Ferrante noted that the city is missing a big opportunity for growth. As development has lagged behind demand, potential local buyers are leaving the region in search of affordability.
“Hamilton is expecting a surge in population but if we are not building homes fast enough, there won’t be enough homes for everyone,” said Ferrante. “We are expecting Hamilton to stay firmly in a seller’s market for the foreseeable future. If supply does not increase and demand persists, prices should rise further.”
Ferrante added that listings seasonally decline in the fourth quarter but demand continues to increase.
“If listings don’t materialize in the new year, we can expect 2022 to look a lot like 2021,” said Ferrante.
Nationally, the aggregate price of a home in Canada increased 21.4 per cent year-over-year to $749,800 in the third quarter of 2021. Market activity slowed as a result of a chronic lack of inventory, a persisting challenge for housing markets from coast-to-coast, coupled with the seasonal summer slowdown.
“During the third quarter, the torrid pace of home price appreciation moderated as both demand and inventory waned, a typical summer market trend in a very atypical year. With easing pandemic restrictions, there was finally something to talk about other than real estate, and people began travelling and socializing again,” said Phil Soper, president and CEO of Royal LePage. “In addition, a year of relentless competition for too few properties drove some would-be purchasers to the sidelines as buyer fatigue set in. Yet their fundamental need or desire for a new home remains and we are seeing pent-up demand grow. We expect another unusually busy winter season building to a brisk 2022 spring market.”

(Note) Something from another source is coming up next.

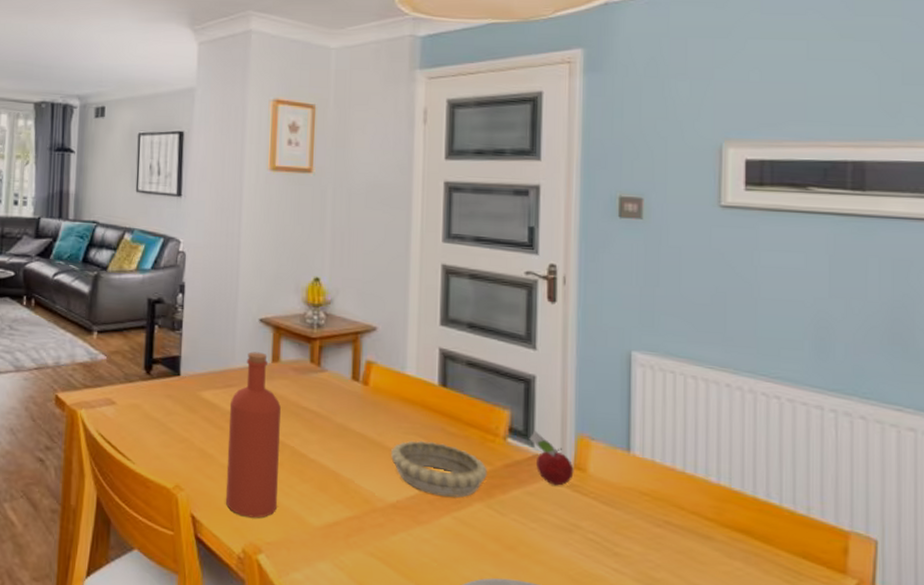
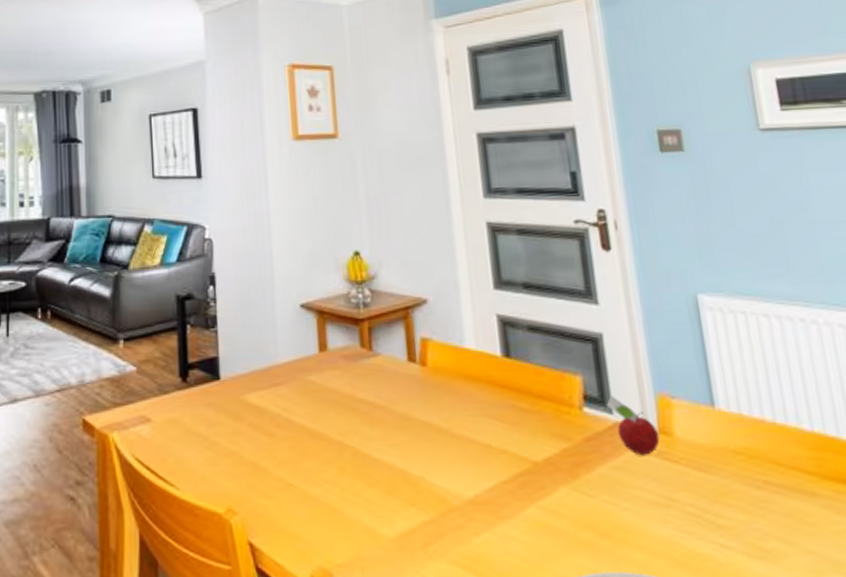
bottle: present [225,351,281,518] -> none [278,342,344,537]
decorative bowl: present [391,440,487,498] -> none [461,421,568,483]

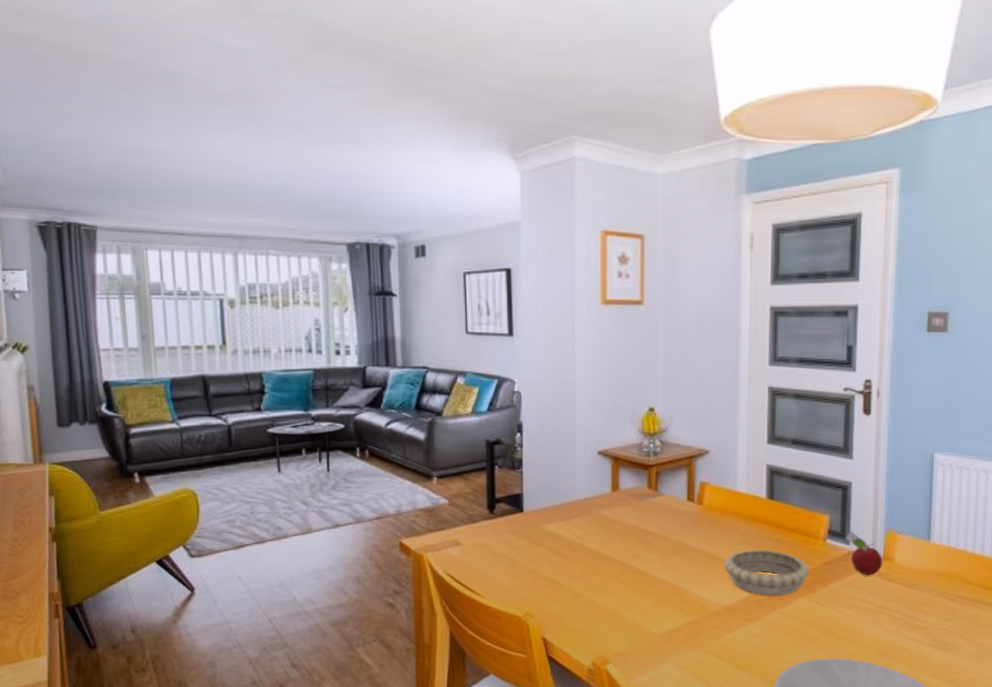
decorative bowl: none [461,421,568,483] -> present [725,549,809,595]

The Royal LePage National House Price Composite is compiled from proprietary property data nationally and in 62 of the nation’s largest real estate markets. When broken out by housing type, the national median price of a single-family detached home rose 25.2 per cent year-over-year to $790,000, while the median price of a condominium increased 13.0 per cent year-over-year to $533,600. Price data, which includes both resale and new build, is provided by Royal LePage’s sister company RPS Real Property Solutions, a leading Canadian real estate valuation company.
Royal LePage is forecasting that the aggregate price of a home in Canada will increase 16.0 per cent to $771,500 in the fourth quarter of 2021, compared to the same quarter last year. This forecast is consistent with the company’s previous update in July, 2021.
“Looking back to the late spring of 2020, the Royal LePage benchmark value of a home was $580,000. The subsequent ‘Covid-catalyst’ which drove legions of Canadians to upgrade their living situations, has created a period of exceptional home price growth with real estate values on track to grow 33 per cent by year end,” concluded Soper.
Royal LePage Home Price Data:
Royal LePage House Price Survey Chart: rlp.ca/house-prices-Q3-2021
Royal LePage Forecast Chart: rlp.ca/market-forecast-Q3-2021
[1]Aggregate prices are calculated using a weighted average of the median values of all housing types collected. Data is provided by RPS Real Property Solutions and includes both resale and new build.